Many readers will be perfectly happy simply reading Ackerman’s descriptive prose, which is elegantly visual in its descriptions of birds and place, lucidly engaging when talking about research methodology, and surprisingly humorous when discussing larger implications of the research she details. An accomplished popular science writer, Ackerman started out as a writer and researcher for National Geographic‘s book division and has since written articles and books on such diverse scientific subjects as heredity, the common cold, dragonflies, and wildlife in Japan. Her bird books are Birds by the Shore (previously Notes from the Shore, 1995 and re-issued 2019) and the award-winning The Genius of Birds (2016), which focused on studies of bird cognition. Ackerman has done a lot of interviews about The Bird Way, and as usual I highly recommend listening to here on the ABA Podcast.
I do have some minor criticisms, and these are what you may call procedural. Like most mainstream books, The Bird Way does not capitalize bird names (unless the name includes a person’s name) and this can make for confusing reading. I was particularly thrown by mentions of the Happy Wren, a Mexican wren that engages in complex duetting. For a few minutes, I really did think Ackerman was talking about wrens that were joyous. Although there is no bibliography, there is a “Further Reading” section which lists relevant research studies for each chapter. The librarian in me takes issue with the formatting of these citations, which start with the author’s first name initials followed by surname, yet are alphabetized by surname. It is really difficult reading through these to find a specific author!

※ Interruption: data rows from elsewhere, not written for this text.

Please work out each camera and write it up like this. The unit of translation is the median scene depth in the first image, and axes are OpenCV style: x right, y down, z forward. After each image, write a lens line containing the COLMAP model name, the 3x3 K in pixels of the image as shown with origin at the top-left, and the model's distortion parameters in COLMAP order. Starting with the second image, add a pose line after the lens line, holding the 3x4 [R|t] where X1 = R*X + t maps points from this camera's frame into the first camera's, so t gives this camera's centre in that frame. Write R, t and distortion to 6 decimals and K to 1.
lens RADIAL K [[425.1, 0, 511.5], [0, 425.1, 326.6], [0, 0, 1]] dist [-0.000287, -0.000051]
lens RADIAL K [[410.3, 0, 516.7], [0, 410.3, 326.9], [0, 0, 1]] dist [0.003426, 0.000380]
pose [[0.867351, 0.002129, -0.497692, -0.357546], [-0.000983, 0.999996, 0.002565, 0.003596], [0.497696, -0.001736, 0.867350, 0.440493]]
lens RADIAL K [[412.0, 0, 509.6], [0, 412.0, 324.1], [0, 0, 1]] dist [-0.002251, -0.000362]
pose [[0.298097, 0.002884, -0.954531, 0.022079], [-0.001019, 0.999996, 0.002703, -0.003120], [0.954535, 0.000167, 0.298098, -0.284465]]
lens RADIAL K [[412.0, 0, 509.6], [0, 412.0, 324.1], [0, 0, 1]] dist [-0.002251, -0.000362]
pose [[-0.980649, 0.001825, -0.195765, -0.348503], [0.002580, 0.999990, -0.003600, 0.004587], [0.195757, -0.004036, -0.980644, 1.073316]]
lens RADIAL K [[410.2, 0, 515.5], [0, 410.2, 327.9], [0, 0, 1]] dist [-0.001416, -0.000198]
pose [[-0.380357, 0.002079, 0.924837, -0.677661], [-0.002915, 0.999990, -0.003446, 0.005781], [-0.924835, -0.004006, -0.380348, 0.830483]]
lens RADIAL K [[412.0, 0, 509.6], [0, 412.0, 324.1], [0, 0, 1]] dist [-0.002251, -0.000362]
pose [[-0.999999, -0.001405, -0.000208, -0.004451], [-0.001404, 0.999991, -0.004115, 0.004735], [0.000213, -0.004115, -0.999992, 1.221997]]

Please consider the classic practice of surname first. Finally, the index lists birds by their full common name–“happy wren” is under H, “spotted antbird” is under S, etc. For those of us who can’t remember the exact names of the Antbirds or Wrens cited in this book, the index is rendered useless. I am happy, however, that there is a list of readings and that there is an index. Many popular science books have neither.
In the year of the book of bird behavior (this is the second title I’ve reviewed so far and there are several others coming down the bird publishing turnpike), The Bird Way: A New Look at How Birds Talk, Work, Play, Parent, and Think stands out for its daring take on this subject and for its writing excellence. I’ve read few popular science books that are able to explain scientific thought with such engaging, non-scientific language comprehensiveness. And, I find myself thinking about its ideas when doing my own bird behavior observations. There is no one way to be a bird, according to Jennifer Ackerman. Maybe that means there is no one way of being a birder.